Il musical di Webber e Rice sbarca in Italia con una protagonista d’eccezione: Malika Ayane
Non è mai troppo tardi. Evita di Webber e Rice, i due mitici e miliardari sir autori dei titoli più famosi del musical moderno, basti citare Jesus Christ Superstar, nativi nel West End più che a Broadway hanno scritto e prodotto Evita 38 anni fa, ma la prima edizione italiana a cura di Massimo Romeo Piparo arriva solo oggi.
Se ne era vista una in inglese e poi si era favoleggiato a lungo sulla difficoltà di trovare l’interprete, stesso discorso di Sunset Boulevard per cui ci vorrebbe Mina. Oggi finalmente il Vangelo secondo Evita approda presso il nostro pubblico e tra l’altro l’Italia è stato uno dei paesi di riferimento di donna Peron che venne ricevuta da Pio XII anche se questo spezzone, in genere presente, nella edizione odierna manca.
Per il resto Piparo si è attenuto al format di uno spettacolo riuscitissimo che mescola il vento argentino, le cadenze della sua musica, brutti ricordi populisti (mai tramontati, anzi…), volate di tango. I rinomati Webber e Rice, raccontano nel famoso musical la resistibile ascesa di donna Eva Duarte umile ballerina che seduce non solo Peron, ma poi gli argentini tutti in nome del populismo cantando dal balcone di casa Rosada Don’t cry for me Argentina che è la song dello show che tutti hanno nelle orecchie e che viene ribadito nel finalissimo.
Un melò destino crudele uccise Evita a 33 anni nel ‘52, come noto: martirio?

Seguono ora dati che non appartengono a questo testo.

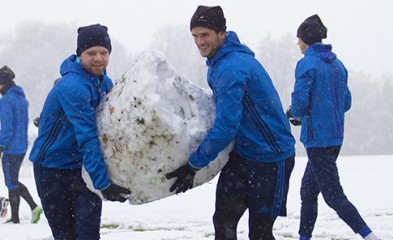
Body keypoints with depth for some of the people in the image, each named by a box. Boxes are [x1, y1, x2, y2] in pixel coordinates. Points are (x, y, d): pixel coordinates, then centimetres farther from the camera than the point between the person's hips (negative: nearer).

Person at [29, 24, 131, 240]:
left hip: (81, 166, 6)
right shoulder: (72, 87, -25)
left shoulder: (104, 83, 2)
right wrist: (103, 183, -33)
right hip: (52, 169, -6)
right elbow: (87, 138, -30)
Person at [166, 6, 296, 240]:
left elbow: (226, 126, -26)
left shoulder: (231, 69, -24)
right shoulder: (219, 62, 7)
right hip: (242, 154, 9)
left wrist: (193, 165, -20)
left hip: (270, 158, -9)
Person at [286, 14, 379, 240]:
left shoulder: (307, 64, -13)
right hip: (335, 137, 8)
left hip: (317, 137, -8)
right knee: (308, 192, 18)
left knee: (334, 195, -6)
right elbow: (346, 103, 16)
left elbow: (300, 103, -18)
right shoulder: (338, 64, 11)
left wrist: (292, 113, 5)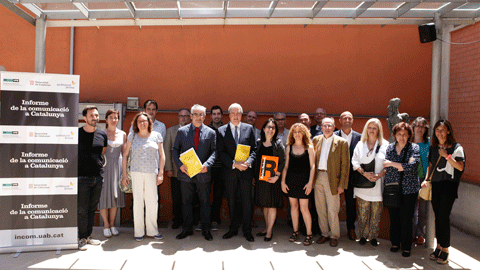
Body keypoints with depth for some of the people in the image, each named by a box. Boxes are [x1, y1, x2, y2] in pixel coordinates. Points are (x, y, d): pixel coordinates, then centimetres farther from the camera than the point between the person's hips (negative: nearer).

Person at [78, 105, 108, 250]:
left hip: (98, 177, 4)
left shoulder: (102, 135, 6)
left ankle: (88, 235, 22)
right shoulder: (77, 133, -4)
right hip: (82, 177, -4)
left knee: (92, 208, 12)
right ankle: (82, 238, 12)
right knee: (82, 210, -1)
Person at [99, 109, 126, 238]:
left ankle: (112, 224, 18)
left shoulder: (123, 134, 8)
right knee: (104, 195, 0)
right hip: (105, 166, -2)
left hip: (118, 165, 2)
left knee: (116, 195, 6)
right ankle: (106, 224, 14)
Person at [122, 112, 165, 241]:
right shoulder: (132, 136, 8)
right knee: (137, 201, 2)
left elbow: (162, 156, 9)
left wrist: (160, 174, 2)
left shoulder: (156, 136, 8)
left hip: (152, 173, 0)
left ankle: (152, 230, 15)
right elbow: (125, 155, 10)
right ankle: (138, 232, 12)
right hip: (136, 172, 0)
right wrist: (124, 174, 5)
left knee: (152, 202, 0)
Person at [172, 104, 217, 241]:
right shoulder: (182, 131, 5)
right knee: (186, 201, 10)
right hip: (186, 173, 1)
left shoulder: (211, 132, 3)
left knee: (205, 202, 7)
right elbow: (175, 150, 5)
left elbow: (214, 151, 1)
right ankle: (187, 229, 23)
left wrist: (207, 164, -15)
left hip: (203, 173, 0)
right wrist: (180, 164, -10)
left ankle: (206, 230, 20)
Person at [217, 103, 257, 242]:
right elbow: (221, 152, -3)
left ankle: (247, 230, 16)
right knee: (231, 201, 10)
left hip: (246, 170, 0)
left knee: (246, 201, 4)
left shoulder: (249, 128, 5)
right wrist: (234, 164, -15)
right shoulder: (222, 130, 3)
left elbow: (254, 149, 3)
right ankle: (233, 228, 23)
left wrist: (248, 162, -15)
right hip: (230, 171, 0)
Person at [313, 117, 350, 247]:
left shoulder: (341, 142, -4)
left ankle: (334, 236, 18)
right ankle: (325, 233, 25)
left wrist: (342, 185, -9)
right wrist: (312, 178, 2)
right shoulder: (316, 140, 8)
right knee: (320, 208, 10)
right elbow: (313, 160, 11)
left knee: (332, 210, 1)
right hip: (318, 178, 4)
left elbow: (345, 165, -4)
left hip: (332, 179, -4)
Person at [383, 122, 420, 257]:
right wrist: (403, 167, -10)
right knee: (394, 217, 8)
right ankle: (395, 242, 25)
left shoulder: (414, 148, -2)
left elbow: (411, 166, -16)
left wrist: (392, 164, -12)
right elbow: (386, 166, 0)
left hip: (408, 189, -2)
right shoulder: (390, 147, 7)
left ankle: (406, 246, 15)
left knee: (406, 219, 1)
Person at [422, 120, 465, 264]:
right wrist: (426, 179, 6)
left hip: (448, 185, -5)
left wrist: (447, 156, -17)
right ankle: (438, 247, 18)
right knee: (438, 217, 8)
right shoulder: (433, 148, 13)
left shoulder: (456, 147, -3)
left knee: (443, 216, -9)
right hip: (435, 185, 5)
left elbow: (460, 167, -10)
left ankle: (445, 250, 1)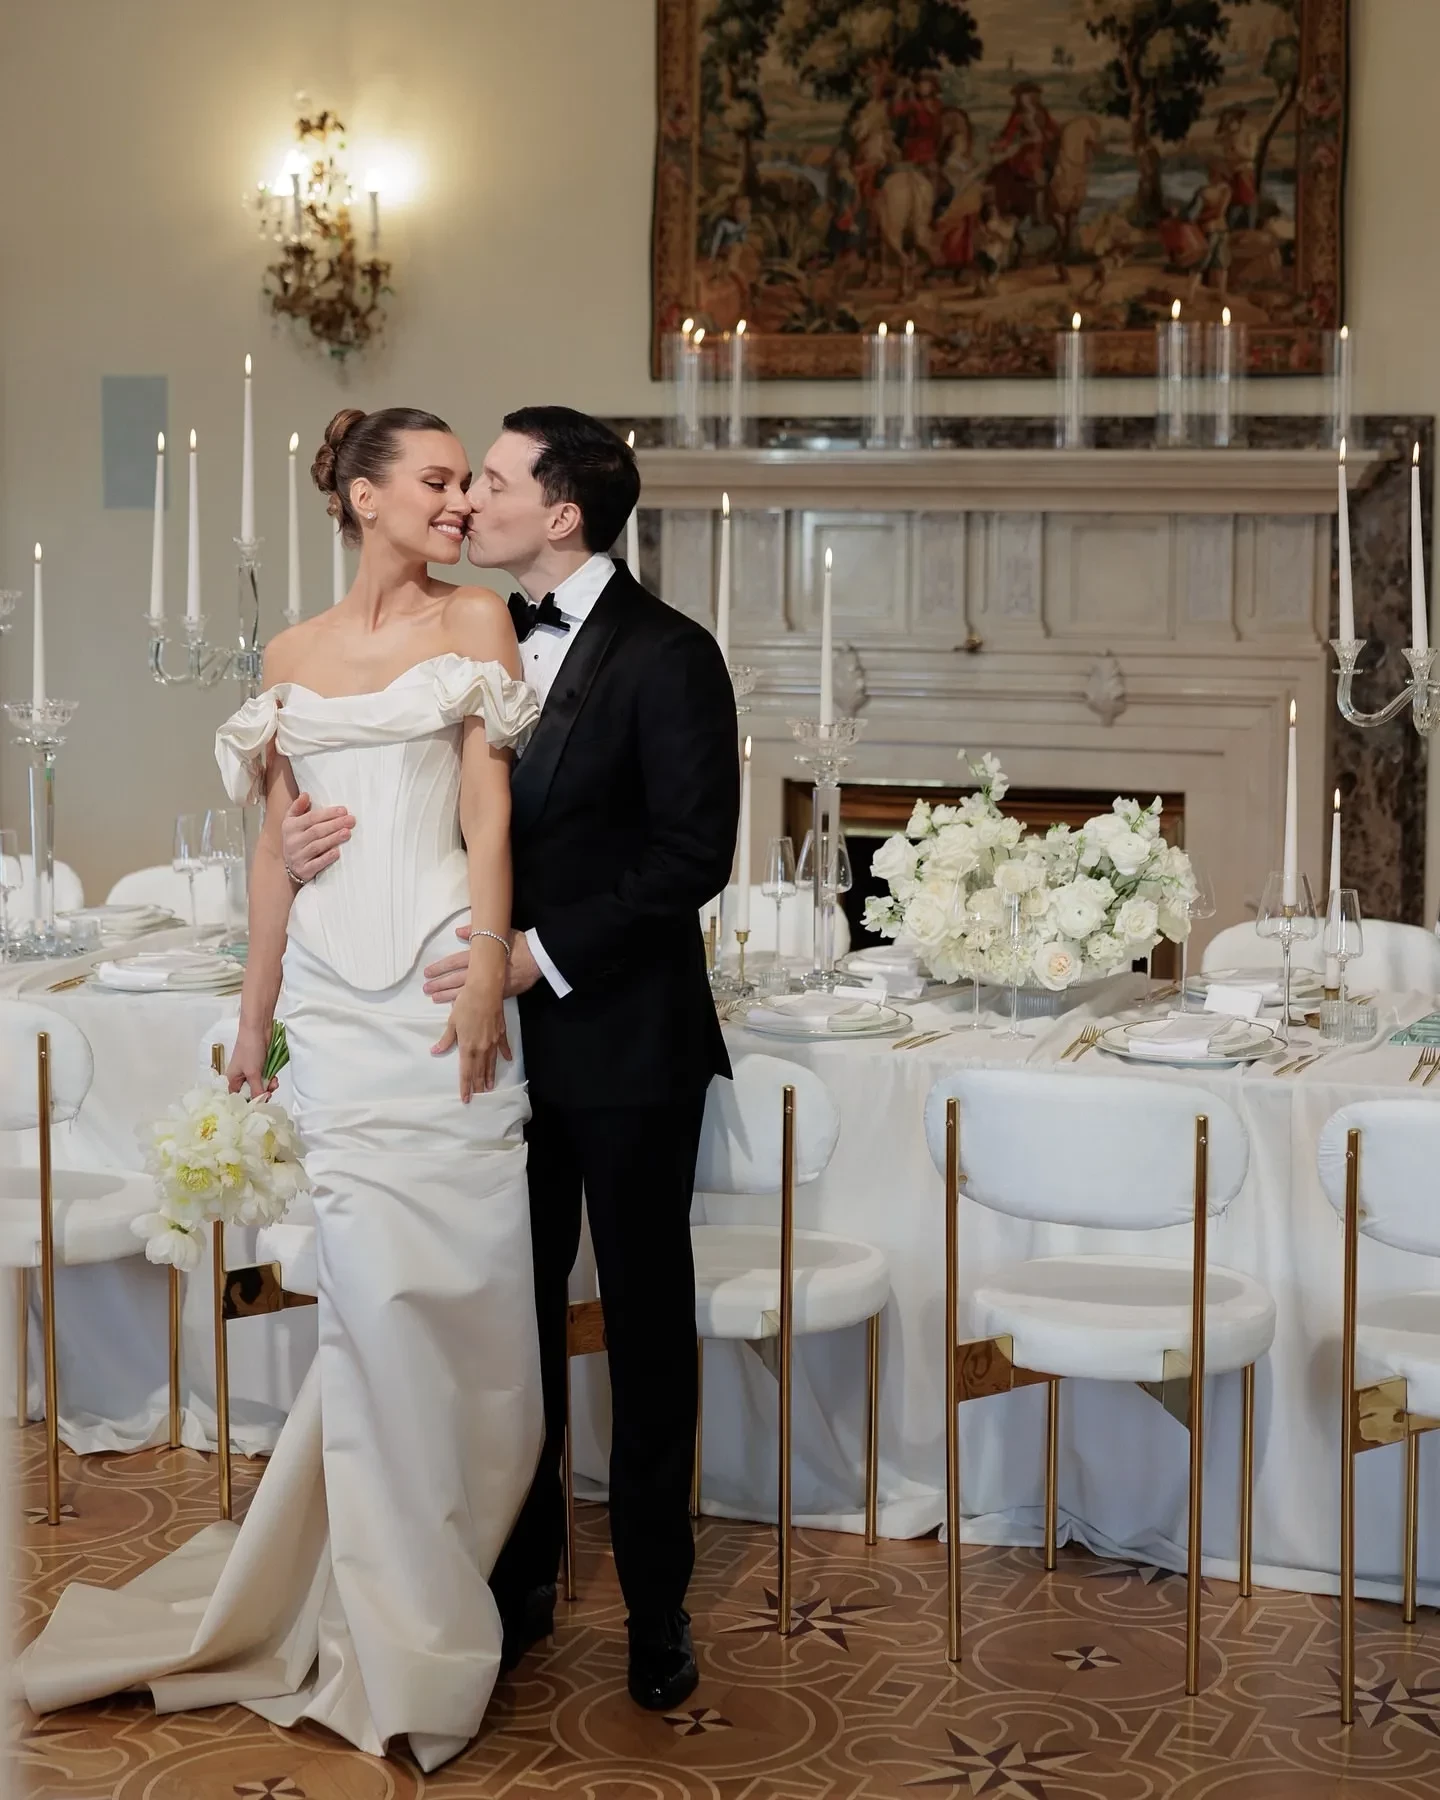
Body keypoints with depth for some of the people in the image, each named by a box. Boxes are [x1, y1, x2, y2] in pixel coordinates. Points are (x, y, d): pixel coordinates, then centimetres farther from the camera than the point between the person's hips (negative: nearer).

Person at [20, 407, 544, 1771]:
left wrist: (486, 977, -10)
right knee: (378, 1280, -5)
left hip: (441, 970, -1)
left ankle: (399, 1591, 17)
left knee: (461, 1287, -3)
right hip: (335, 986, 1)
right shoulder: (293, 657, 15)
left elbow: (490, 811, 0)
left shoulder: (475, 623, 8)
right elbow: (277, 847, 16)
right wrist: (253, 1019, 16)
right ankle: (403, 1645, 8)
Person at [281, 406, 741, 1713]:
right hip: (507, 1031, 6)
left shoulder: (666, 656, -12)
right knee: (516, 1310, 13)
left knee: (646, 1321, 8)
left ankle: (657, 1603, 21)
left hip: (625, 1041, -5)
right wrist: (321, 836, -10)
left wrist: (546, 953, -21)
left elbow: (693, 857, -17)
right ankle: (523, 1577, 28)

Il bel musical che sfiora l’attualità carismatica del potere, è raccontato (si diceva allora brechtianamente) dal Che, nel senso di un prototipo Che Guevara, ieri vestito ad hoc e subito riconoscibile, oggi invece bisogna leggerlo sulla locandina altrimenti nessuno collega. Lui narra questa storia di potere e di illusioni ed è l’anima contraria ma complice della lugubre e seduttiva eroina cui Malika Ayane, vera star in prestito al musical, offre potenza vocale anche se obbligata in una maschera terrea con i lineamenti del viso marcati, mentre ci vorrebbe più scioltezza e seduzione.
Lo spettacolo, che non rinuncia neppure al tocco psichedelico, è un poco rimaneggiato da Piparo rispetto alla versione storica di Harold Prince (oltre a togliere l’incontro col Papa e il gioco dei 4 cantoni, aggiunge la Santa Giovanna di Dreyer), vanta una funzionale scenografia mobile, pur in un allestimento non fastosissimo, e venti ballerini sedotti dalla contagiosa, bella partitura e dalle sue calde ventate di tango e di morte. Ma la sorpresa è Filippo Strocchi che interviene e cuce le anime del racconto inserendosi come coscienza storica, un Che meno folk di ieri ma con doppie doti vocali ed una portentosa agilità fisica e soprattutto una presenza di attore che ne fanno infine la vera star.